### [EXERCISE PROMPT]
Reproduce every line of the records below word for word, leaving out the pictures.

### [DATASET]
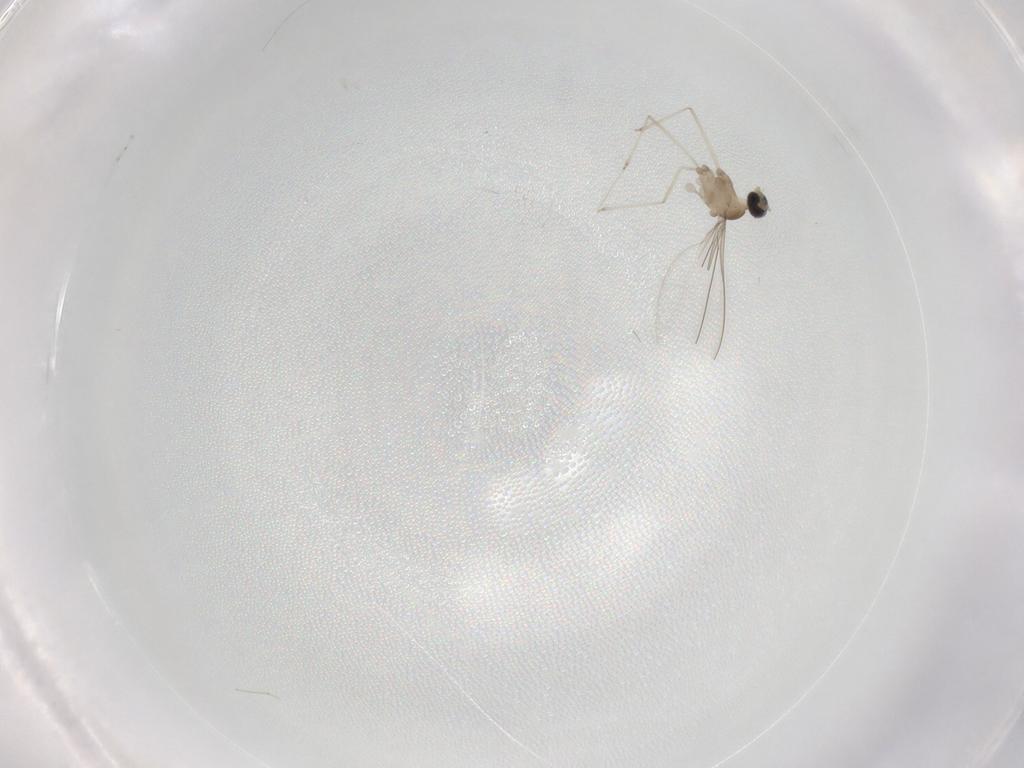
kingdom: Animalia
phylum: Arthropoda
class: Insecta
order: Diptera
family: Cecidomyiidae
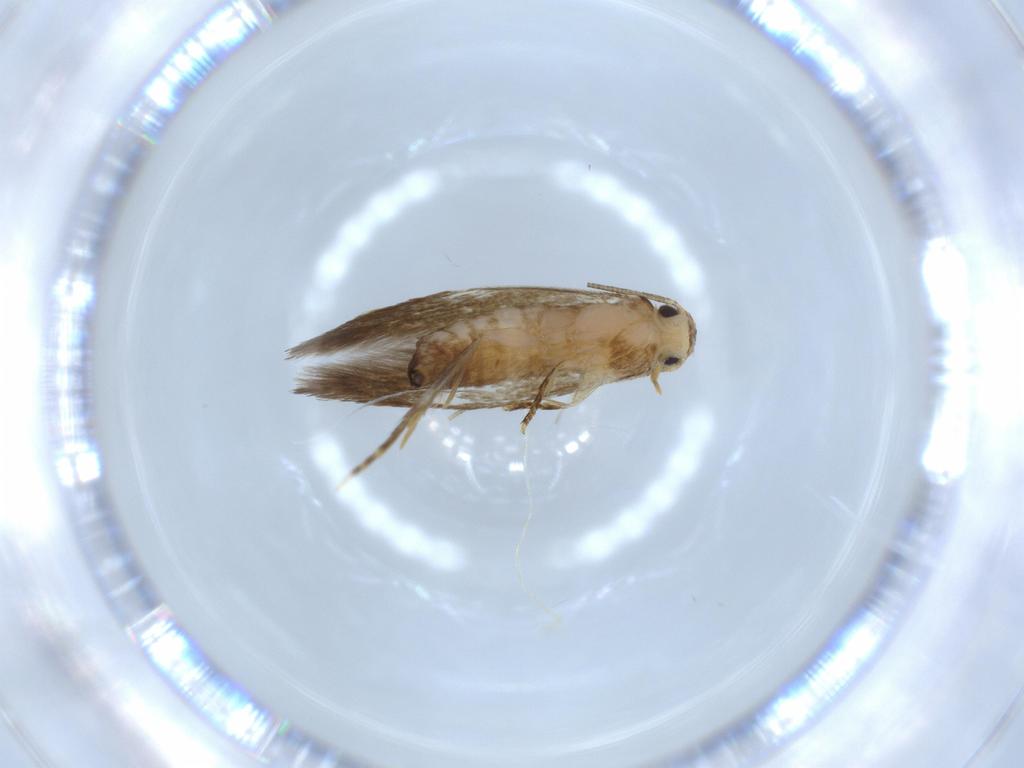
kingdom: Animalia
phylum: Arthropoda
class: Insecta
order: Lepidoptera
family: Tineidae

### [WRITTEN ANSWER]
kingdom: Animalia
phylum: Arthropoda
class: Insecta
order: Diptera
family: Cecidomyiidae
kingdom: Animalia
phylum: Arthropoda
class: Insecta
order: Lepidoptera
family: Tineidae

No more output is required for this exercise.